La crescente velocità della vita contemporanea ha affascinato gli artisti modernisti che lavorano in diversi ambiti. Anche la fotografia ha accelerato, con nuove tecnologie che producevano istantanee che sostituivano i formati più vecchi che necessitavano di un tempo maggiore di esposizione. I fotografi modernisti asposarono l’effetto movimento per la sua abilità di articolare la velocità e il movimento; molto più delle doppie esposizioni, i ritratti sfocati rappresentavano un modo per dare forma visiva agli stati psicologici.
I riflessi: come le doppie esposizioni, i riflessi offrivano ai fotografi modernisti la possibilità di rappresentare due realtà nella stessa fotografia, visibili agli occhi nudi e alle lenti della fotocamera.
Le ombre: se un fotografo si posiziona tra il soggetto e il sole la sua ombra può entrare nel telaio dal bordo inferiore. Questo errore comune disgrega la composizione e distoglie l’attenzione dal soggetto primario e ha anche l’effetto deleterio di rivelare la presenza del fotografo, distruggendo l’illusione della macchina fotografica come sguardo imparziale. Per eliminare queste ombre il fotografo dovrebbe mettersi con il sole da una parte o fotografare in un giorno con luce del sole e delle nuvole più diffusa.

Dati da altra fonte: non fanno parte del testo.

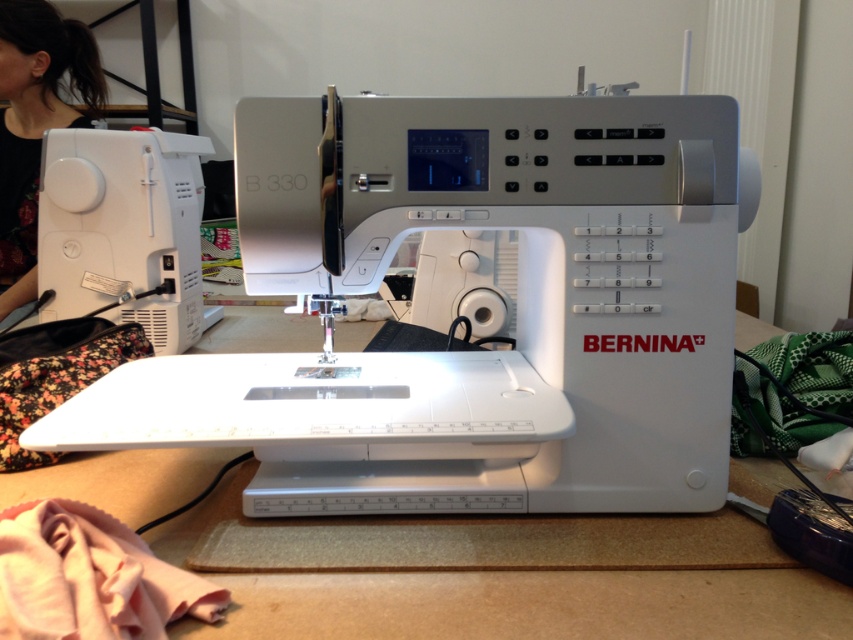
From the picture: Which is more to the left, white plastic sewing machine at center or black fabric at upper left?

From the viewer's perspective, black fabric at upper left appears more on the left side.

You are a GUI agent. You are given a task and a screenshot of the screen. Output one action in this format:
    pyautogui.click(x=<x>, y=<y>)
    Task: Click on the white plastic sewing machine at center
    
    Given the screenshot: What is the action you would take?
    pyautogui.click(x=505, y=321)

Is white plastic sewing machine at center thinner than white plastic sewing machine at left?

No.

Locate an element on the screen. white plastic sewing machine at center is located at coordinates (505, 321).

Identify the location of white plastic sewing machine at center. The width and height of the screenshot is (853, 640). (505, 321).

What are the coordinates of `white plastic sewing machine at left` in the screenshot? It's located at (123, 228).

Image resolution: width=853 pixels, height=640 pixels. Find the location of `white plastic sewing machine at left`. white plastic sewing machine at left is located at coordinates (123, 228).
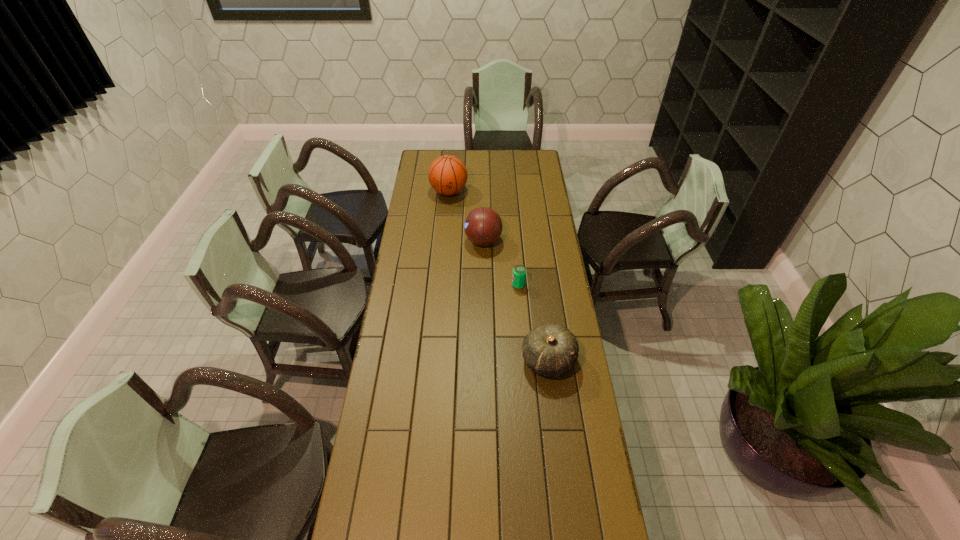
You are a GUI agent. You are given a task and a screenshot of the screen. Output one action in this format:
    pyautogui.click(x=<x>, y=<y>)
    Task: Click on the free space between the gourd and the nearer basketball
    
    Given the screenshot: What is the action you would take?
    pyautogui.click(x=516, y=301)

This screenshot has width=960, height=540. In order to click on free space between the second farthest object and the nearest object in this screenshot , I will do [516, 301].

You are a GUI agent. You are given a task and a screenshot of the screen. Output one action in this format:
    pyautogui.click(x=<x>, y=<y>)
    Task: Click on the free space between the pop soda and the third tallest object
    This screenshot has height=540, width=960.
    Given the screenshot: What is the action you would take?
    pyautogui.click(x=533, y=323)

Where is `empty space between the farther basketball and the shorter basketball`? The height and width of the screenshot is (540, 960). empty space between the farther basketball and the shorter basketball is located at coordinates (466, 217).

Select which object is the closest to the nearer basketball. Please provide its 2D coordinates. Your answer should be formatted as a tuple, i.e. [(x, y)], where the tuple contains the x and y coordinates of a point satisfying the conditions above.

[(519, 272)]

Identify the location of object that can be found as the closest to the shorter basketball. This screenshot has width=960, height=540. 519,272.

Identify the location of vacant point that satisfies the following two spatial constraints: 1. on the front side of the nearer basketball; 2. on the left side of the farthest object. The width and height of the screenshot is (960, 540). (444, 241).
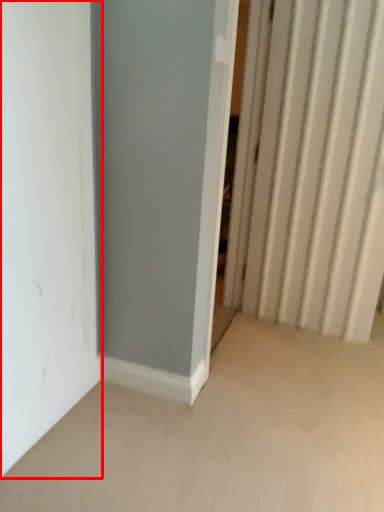
Question: From the image's perspective, where is door (annotated by the red box) located in relation to radiator in the image?

Choices:
 (A) above
 (B) below

Answer: (B)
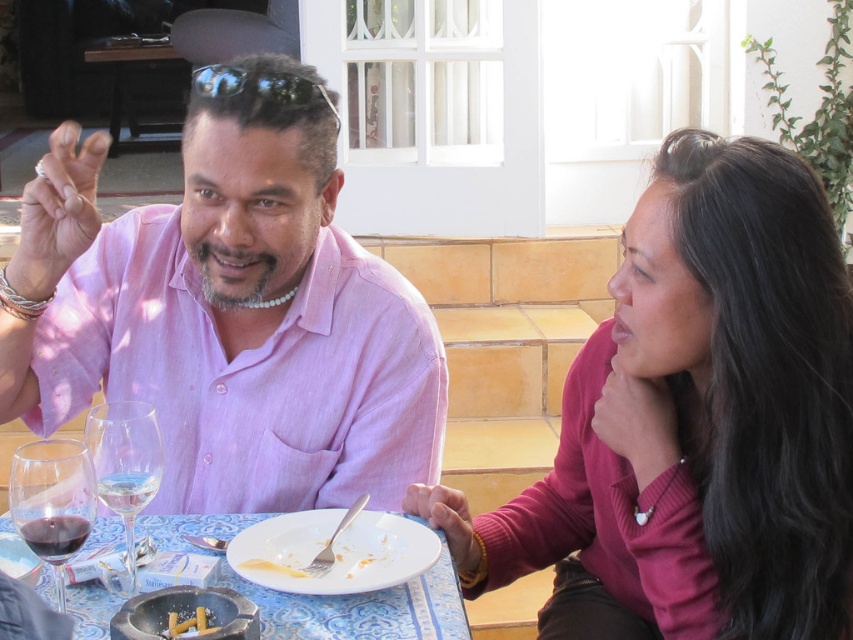
Question: Among these objects, which one is nearest to the camera?

Choices:
 (A) white matte plate at center
 (B) translucent glass wine glass at lower left

Answer: (B)

Question: Which object is the closest to the charred wood skewers at center?

Choices:
 (A) pink linen shirt at center
 (B) translucent glass wine glass at lower left
 (C) white matte plate at center
 (D) porcelain plate at center

Answer: (B)

Question: In this image, where is black reflective sunglasses at upper center located relative to charred wood skewers at center?

Choices:
 (A) above
 (B) below

Answer: (A)

Question: Can you confirm if matte pink sweater at right is positioned to the right of black reflective sunglasses at upper center?

Choices:
 (A) yes
 (B) no

Answer: (A)

Question: Among these objects, which one is nearest to the camera?

Choices:
 (A) clear glass wine glass at lower left
 (B) charred wood skewers at center

Answer: (B)

Question: Can you confirm if white matte plate at center is positioned to the left of charred wood skewers at center?

Choices:
 (A) no
 (B) yes

Answer: (A)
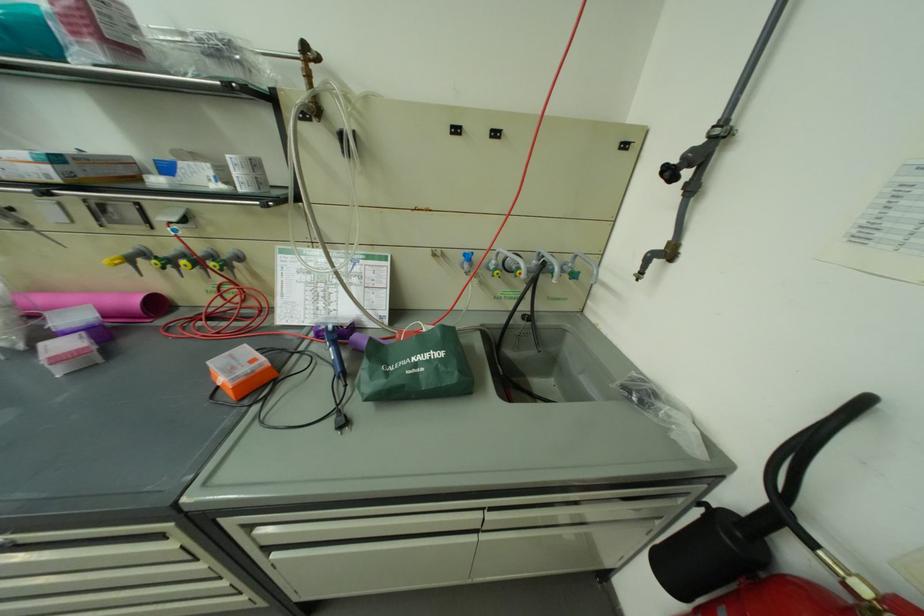
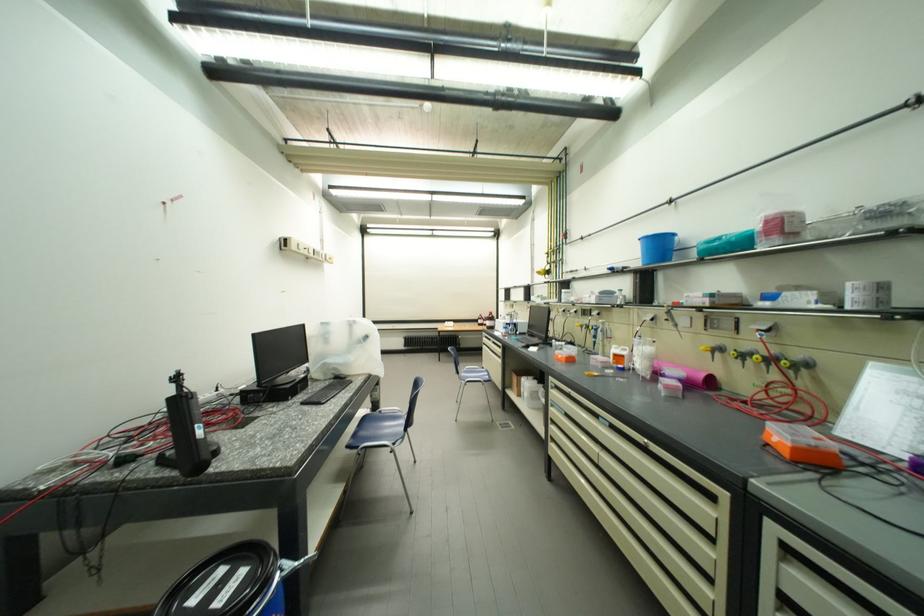
Find the pixel in the second image that matches point 116,262 in the first image.

(712, 350)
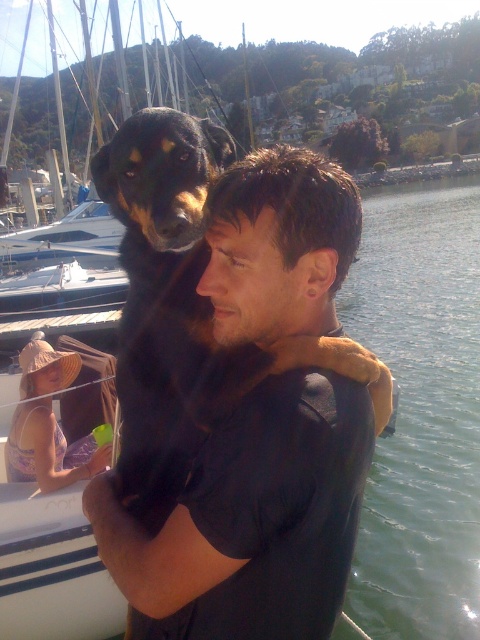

I fotografi modernisti hanno valorizzato le ombre, in particolare quelle delle loro sagome, perché ricordavano allo spettatore che dietro alla fotocamera c’era qualcuno a orchestrare lo scatto. Per questi artisti la fotografia non era soltanto una copia ma un’impressione del mondo.
Perché come Coach ho voluto dedicare un articolo a questa mostra e, in particolare, all’arte degli errori?
Perché che cosa sono in sostanza il Coaching, la resilienza e tanti altri concetti che appartengono al mondo del coaching come il “fail faster, fail better!” (“fallisci più velocemente, fallisci meglio!”) di Samuel Beckett, se non un utilizzo intelligente, creativo degli errori, per unire i puntini e mettere (o rimettere) insieme i pezzi in modo funzionale al nostro tempo, alla nostra meta, al nostro scopo, ai nostri obiettivi e… alla nostra direzione, uscendo dagli schemi, pensando “out of the box”, andando oltre quelle regole/limiti che abbiamo? E non importa se ce li ha inculcati qualcun altro o se ce li siamo inculcati da soli, importa il fatto che su quegli errori, quei limiti possiamo costruire davvero la nostra arte.
Ecco perché, come ho scritto altre volte, mi sono innamorata del Coaching: perché non ha a che fare con il dare agli altri ricette o formulette preconfezionate per il successo o per la felicità o nell’insegnare loro come fare, ma consiste nell’aiutarli a trovare la loro direzione, la loro strada, le loro risposte e il loro “come fare”.
Ecco perché con tutto il rispetto per la citazione con cui ho aperto questo articolo vorrei prendermi una piccola licenza “poetica” o, meglio, autorale per scrivere:
Il nemico della vita è la convenzione, le regole fisse del “come fare”.